Vagabunda, como não?

Das coisas mais interessantes de se notar em pessoas que querem se mostrar interessantes é a progressiva redução e centramento de seu discurso em si próprios. Ao contrário de uma partida de xadrez, cuja jogada inicial determina movimentos subseqüentes, na conversa das pessoas que precisam ser interessantes é o fim que determina toda a conversa anterior: o assunto pode ser o aquecimento global, a performance da Seleção, a mecânica das bigas romanas, não importa - a conclusão invariavelmente recairá sobre o reluzente caráter do interessante intelocutor, assunto freqüentemente tão distante do original quanto eu de homens fantásticos como esses daqui (um beijinho para os dois).

Pois assim começava uma discussão potencialmente fecunda sobre a virgindade da Virgem Maria. Dizia o interlocutor ser este fato altamente questionável, pois mesmo que Maria fosse virgem à entrada (a saber, do Cristo em seu útero), certamente não mais o seria à saída (idem, ibidem)*.

A discussão seguiu impávida rumo ao conceito de virgindade na Idade Média, até chegar ao ápice do problema:

"Porque veja bem, eu tenho um amigo, o Zezinho, que pensa assim até hoje: ele quer casar com uma moça virgem, mas fica comendo um monte de vagabunda por aí."

Com isso, o interlocutor estava certo de demonstrar cabalmente sua sensibilidade frente à questão da sexualidade feminina. Ele, rapaz moderno e sem preconceitos, achava a atitude do amigo absolutamente condenável: que absurdo deixar-se guiar por essas idéias retrógradas hoje em dia!

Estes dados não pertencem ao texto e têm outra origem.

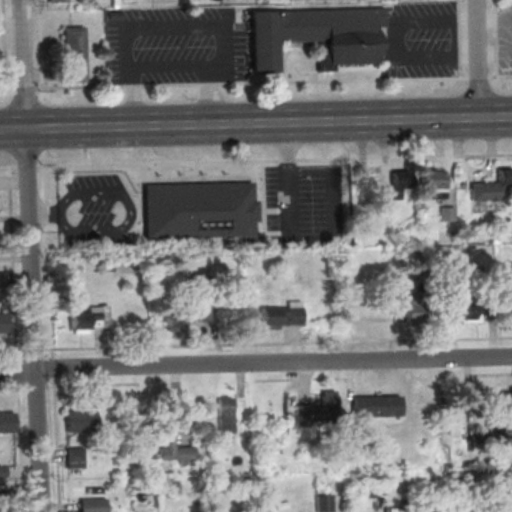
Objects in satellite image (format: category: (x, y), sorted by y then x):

No que respondo sem hesitar:

"Diga então a seu amigo que eu, na condição de vagabunda, desejo a ele boa sorte em sua empreitada, mas já adianto que eu e as companheiras vagabundas achamos bem difícil ele ser bem-sucedido em seus intentos."

Durou bem menos que um segundo, mas foi perceptível um brilho em seus olhos revelador de movimentos mais profundos em seu cérebro, que se retorcia e revirava à percepção de que ele mesmo - ele, rapaz moderno e sem preconceitos - acabara de dividir as mulheres do mundo em virgens e vagabundas.

Infelizmente, o tempo que durou o brilho foi menor do que o levado para ele se recompor:

"Não, não foi isso que eu quis dizer, tá vendo como são as mulheres, você entendeu tudo errado..."

E assim vou vivendo, vagabundeando por aí e entendendo tudo errado.


* A semelhança com "preto que não caga na entrada caga na saída" não deve ser mera coincidência.